- [Work instructions]
Go to the line below that has "left elbow: (402, 417)", print it and each line after it exactly, and stop after the line that has "nose: (408, 363)"; leave out pictures.

- [Records to use]
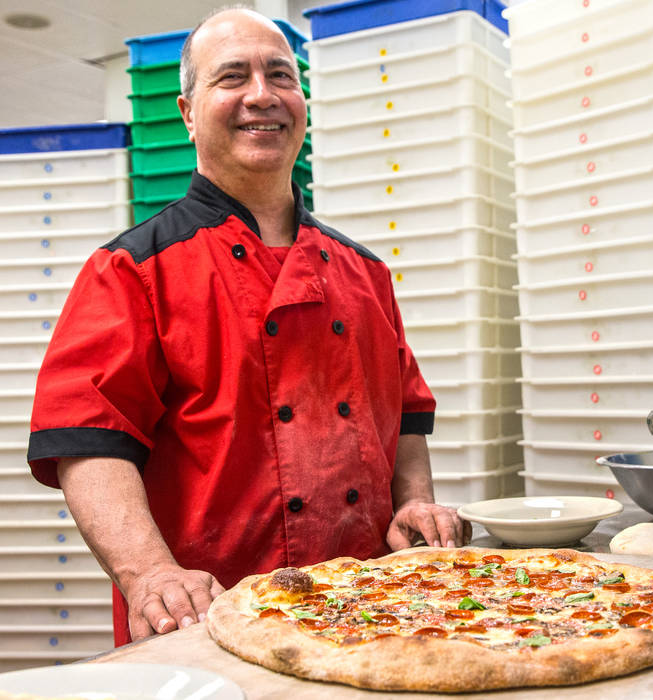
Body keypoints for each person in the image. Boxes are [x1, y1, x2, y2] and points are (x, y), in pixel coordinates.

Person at [26, 8, 470, 647]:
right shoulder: (131, 269)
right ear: (185, 112)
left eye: (280, 76)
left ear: (303, 103)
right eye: (231, 77)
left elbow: (402, 417)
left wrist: (412, 505)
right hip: (209, 622)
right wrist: (149, 572)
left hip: (368, 613)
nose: (261, 95)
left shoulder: (365, 272)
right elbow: (90, 442)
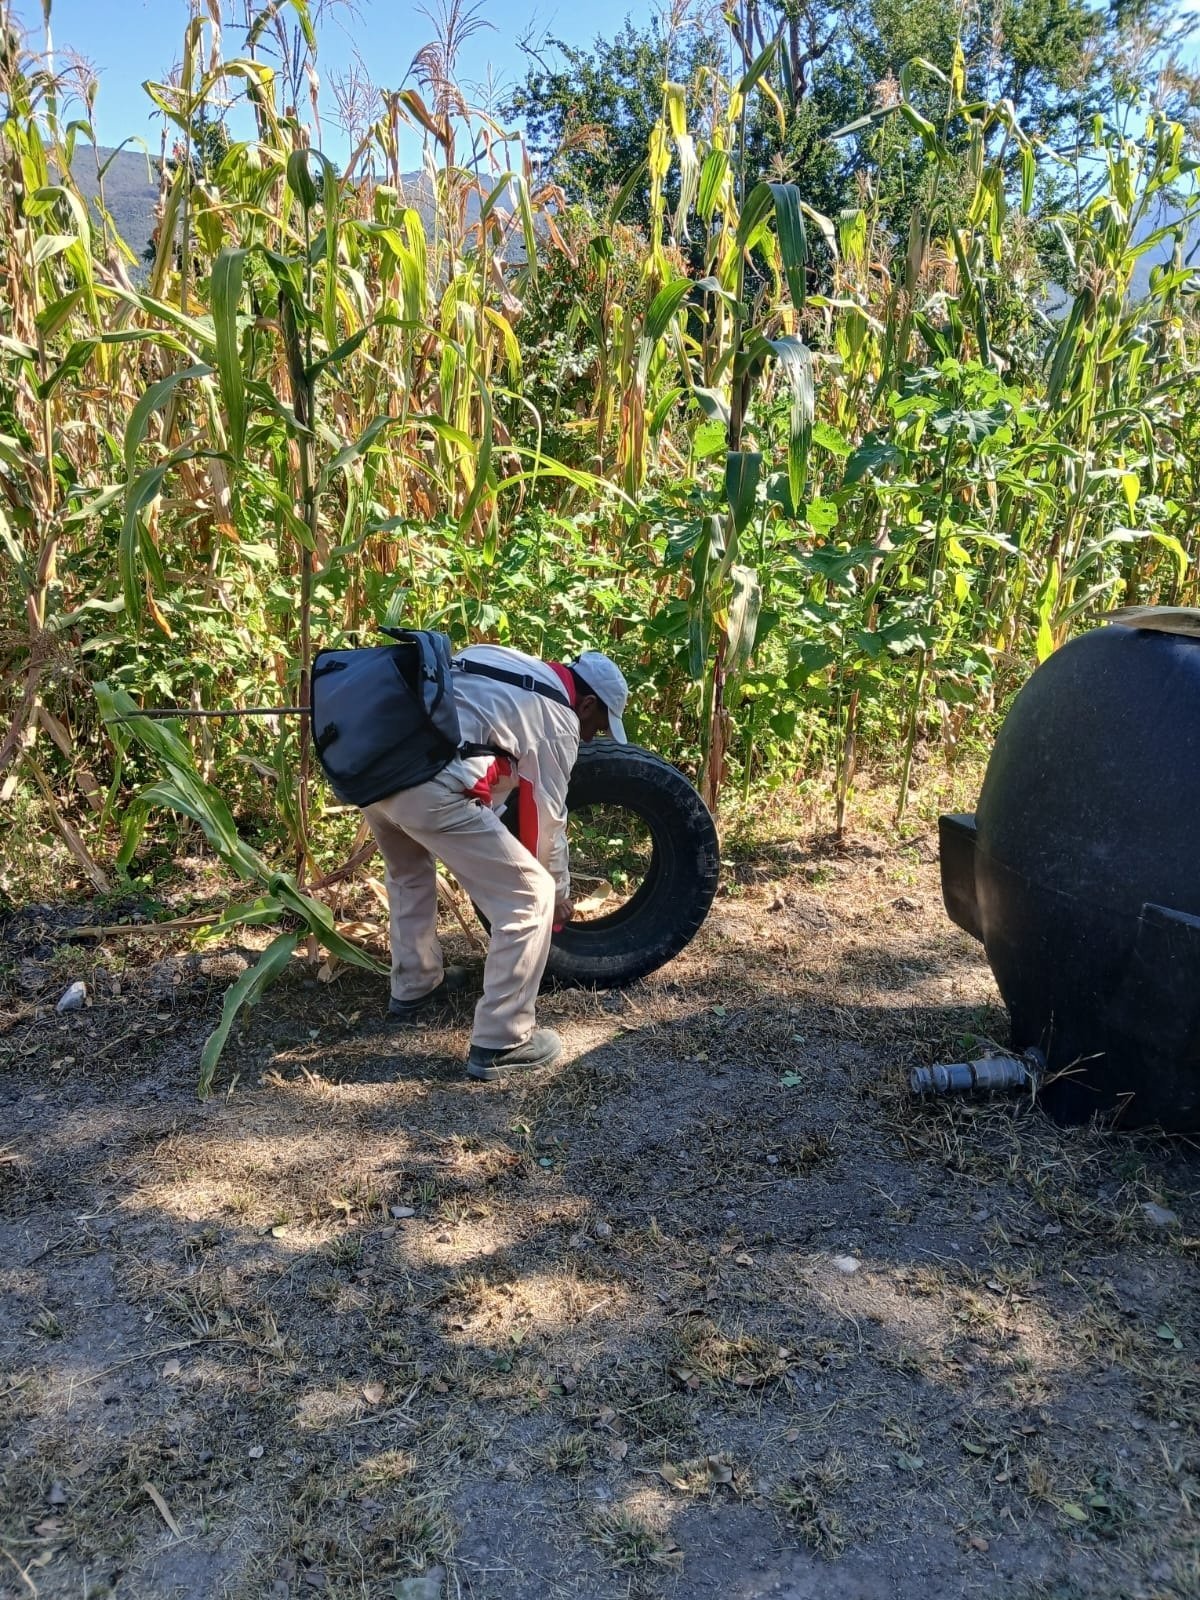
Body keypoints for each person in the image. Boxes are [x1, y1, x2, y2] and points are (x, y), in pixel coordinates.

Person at [361, 645, 630, 1081]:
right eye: (597, 726)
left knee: (409, 873)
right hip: (430, 790)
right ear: (586, 703)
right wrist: (558, 892)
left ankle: (415, 987)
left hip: (379, 771)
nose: (592, 738)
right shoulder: (560, 719)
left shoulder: (501, 658)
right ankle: (503, 1042)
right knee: (530, 898)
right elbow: (548, 820)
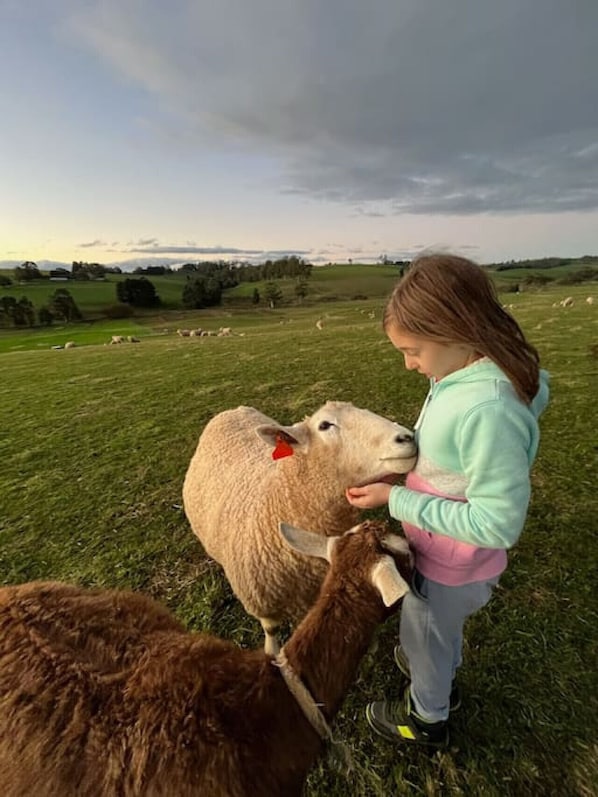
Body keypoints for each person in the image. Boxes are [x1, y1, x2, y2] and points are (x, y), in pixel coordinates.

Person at [345, 253, 550, 748]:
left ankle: (428, 717)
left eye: (412, 350)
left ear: (455, 329)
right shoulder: (465, 375)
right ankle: (437, 663)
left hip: (449, 566)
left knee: (427, 633)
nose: (408, 363)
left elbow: (498, 524)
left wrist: (398, 500)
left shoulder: (488, 406)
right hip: (445, 552)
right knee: (434, 634)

- [Finished exercise]
left elbow: (402, 417)
left wrist: (412, 505)
right hip: (209, 622)
right wrist: (149, 572)
left hip: (368, 613)
nose: (261, 95)
left shoulder: (365, 272)
right elbow: (90, 442)
Body keypoints for each person in the image. Boxes are [x1, y1, x2, y2] and points are (x, y), in pixel coordinates.

Person at [361, 645, 630, 1081]:
right eye: (597, 726)
left knee: (409, 873)
right hip: (430, 790)
right ear: (586, 703)
right wrist: (558, 892)
left ankle: (415, 987)
left hip: (379, 771)
nose: (592, 738)
right shoulder: (560, 719)
left shoulder: (501, 658)
right ankle: (503, 1042)
right knee: (530, 898)
right elbow: (548, 820)
Body keypoints for each person in the image. Boxes are [x1, y1, x2, y2] and points are (x, y), in pixel coordinates.

Person at [345, 253, 550, 748]:
left ankle: (428, 717)
left eye: (412, 350)
left ear: (455, 329)
right shoulder: (465, 375)
right ankle: (437, 663)
left hip: (449, 566)
left knee: (427, 633)
nose: (408, 363)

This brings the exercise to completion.